Stellungnahme G 1/18 über die Unterscheidung zwischen einer als nicht eingelegt geltenden Beschwerde und einer unzulässigen Beschwerde sowie die sich daraus ergebenden Konsequenzen
Haar, 18. Juli 2019
Die Große Beschwerdekammer hat heute die Stellungnahme G 1/18 über die Unterscheidung zwischen einer als nicht eingelegt geltenden Beschwerde und einer unzulässigen Beschwerde sowie die sich daraus ergebenden Konsequenzen erlassen. Die Stellungnahme ergeht auf eine vom Präsidenten des Europäischen Patentamts (EPA) vorgelegte Rechtsfrage hin.
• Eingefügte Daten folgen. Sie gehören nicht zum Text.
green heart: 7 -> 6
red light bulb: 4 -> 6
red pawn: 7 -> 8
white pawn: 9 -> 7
Die Große Beschwerdekammer ist die höchste Rechtsprechungsinstanz im Rahmen des Europäischen Patentübereinkommens (EPÜ).
Die Vorlage des Präsidenten des Europäischen Patentamts betraf die Frage, ob eine Beschwerde, wenn die in Artikel 108 EPÜ vorgesehene Frist von zwei Monaten versäumt wird, als nicht eingelegt oder als unzulässig gilt, wobei die Ursache für die Versäumung der zweimonatigen Frist eine verspätete Zahlung der Beschwerdegebühr und/oder eine verspätete Einreichung der Beschwerdeschrift sein kann. Ist eine Beschwerde unzulässig, wird die Beschwerdegebühr nicht zurückgezahlt (Regel 103 (1) EPÜ).
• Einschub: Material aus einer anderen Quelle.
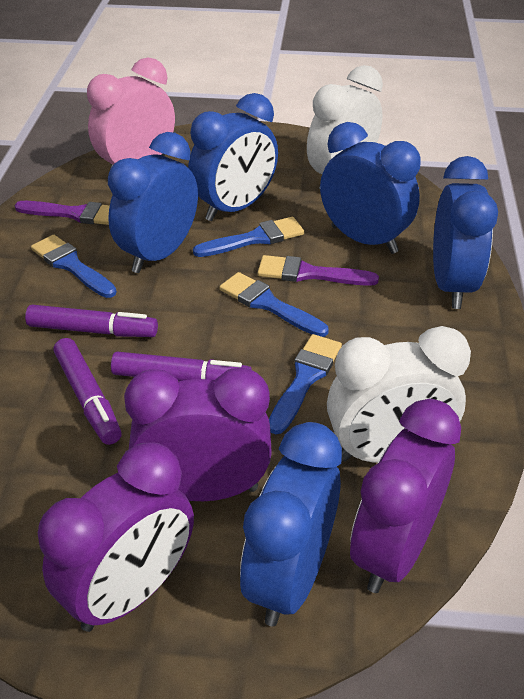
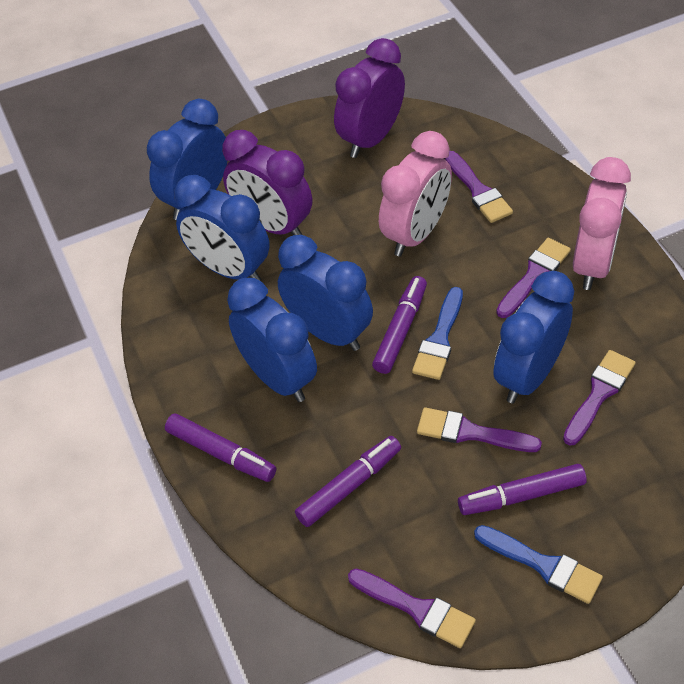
blue brush: 4 -> 2
pink clock: 1 -> 2
purple brush: 2 -> 5
purple clock: 3 -> 2
purple marker: 3 -> 4
white clock: 2 -> 0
Gemäß Artikel 112 (1) b) EPÜ kann der Präsident des Europäischen Patentamts der Großen Beschwerdekammer eine Rechtsfrage vorlegen, wenn zwei Beschwerdekammern über diese Frage voneinander abweichende Entscheidungen getroffen haben. Im Zusammenhang mit der vorgelegten Rechtsfrage hatten einige Beschwerdekammern die Beschwerde für unzulässig erachtet und somit keinen Anlass für die Rückzahlung der Beschwerdegebühr gesehen. Mehrheitlich wurde in der Rechtsprechung der Beschwerdekammern jedoch die Auffassung vertreten, dass die Beschwerde als nicht eingelegt gilt, was - da keine Beschwerde existiert - eine Rückzahlung der ohne rechtlichen Grund gezahlten Beschwerdegebühr rechtfertigt. Zu klären waren also die Rechtsfrage und die sich daraus ergebenden Konsequenzen für die Rückzahlung der Beschwerdegebühr.
Die Große Beschwerdekammer hat die ihr vorgelegte Rechtsfrage wie folgt beantwortet (vorläufige Übersetzung für die Zwecke dieser Pressemitteilung):
1. In folgenden Fällen gilt die Beschwerde als nicht eingelegt:
a) wenn die Beschwerdeschrift innerhalb der in Artikel 108 Satz 1 EPÜ vorgesehenen Frist von zwei Monaten eingereicht UND die Beschwerdegebühr nach Ablauf der Frist von zwei Monaten entrichtet wurde;
b) wenn die Beschwerdeschrift nach Ablauf der in Artikel 108 Satz 1 EPÜ vorgesehenen Frist von zwei Monaten eingereicht UND die Beschwerdegebühr nach Ablauf der Frist von zwei Monaten entrichtet wurde;
c) wenn die Beschwerdegebühr innerhalb der in Artikel 108 Satz 1 EPÜ für die Einlegung der Beschwerde vorgesehenen Frist von zwei Monaten entrichtet UND die Beschwerdeschrift nach Ablauf der Frist von zwei Monaten eingereicht wurde.
2. Für die Antworten 1 a) bis 1 c) wird die Rückzahlung der Beschwerdegebühr von Amts wegen angeordnet.
3. Wenn die Beschwerdegebühr innerhalb oder nach Ablauf der in Artikel 108 Satz 1 EPÜ für die Einlegung der Beschwerde vorgesehenen Frist von zwei Monaten entrichtet UND keine Beschwerdeschrift eingereicht wurde, wird die Beschwerdegebühr zurückgezahlt.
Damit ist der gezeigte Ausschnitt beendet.